Reproduce every line of the listing as written, apart from the pictures.

___ DATA UNDER STUDY ___

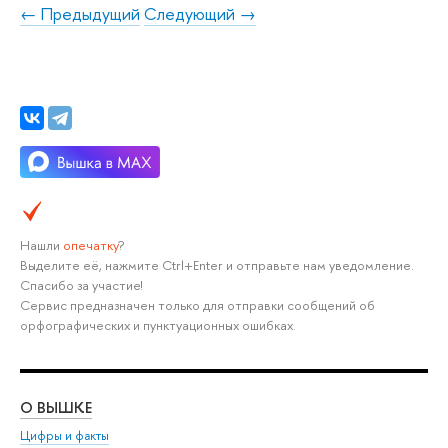
← Предыдущий
Следующий →
Нашли
опечатку
?
Выделите её, нажмите Ctrl+Enter и отправьте нам уведомление.
Спасибо за участие!
Сервис предназначен только для отправки сообщений об
орфографических и пунктуационных ошибках.
О ВЫШКЕ
ОБ
Цифры и факты
Ли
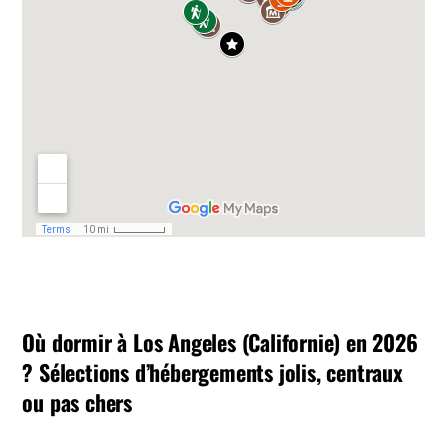
Où dormir à Los Angeles (Californie) en 2026
? Sélections d’hébergements jolis, centraux
ou pas chers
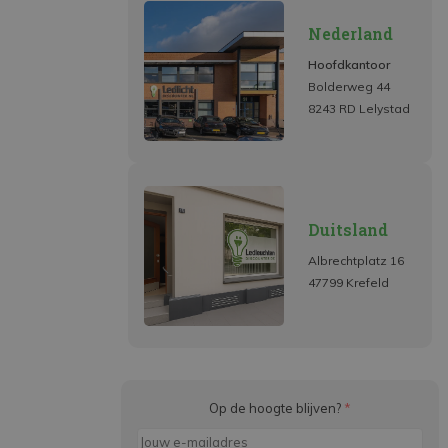
Nederland
Hoofdkantoor
Bolderweg 44
8243 RD Lelystad
Duitsland
Albrechtplatz 16
47799 Krefeld
Op de hoogte blijven?
*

___

### RESPONSE:
← Предыдущий
Следующий →
Нашли
опечатку
?
Выделите её, нажмите Ctrl+Enter и отправьте нам уведомление.
Спасибо за участие!
Сервис предназначен только для отправки сообщений об
орфографических и пунктуационных ошибках.
О ВЫШКЕ
ОБ
Цифры и факты
Ли
Où dormir à Los Angeles (Californie) en 2026
? Sélections d’hébergements jolis, centraux
ou pas chers
Nederland
Hoofdkantoor
Bolderweg 44
8243 RD Lelystad
Duitsland
Albrechtplatz 16
47799 Krefeld
Op de hoogte blijven?
*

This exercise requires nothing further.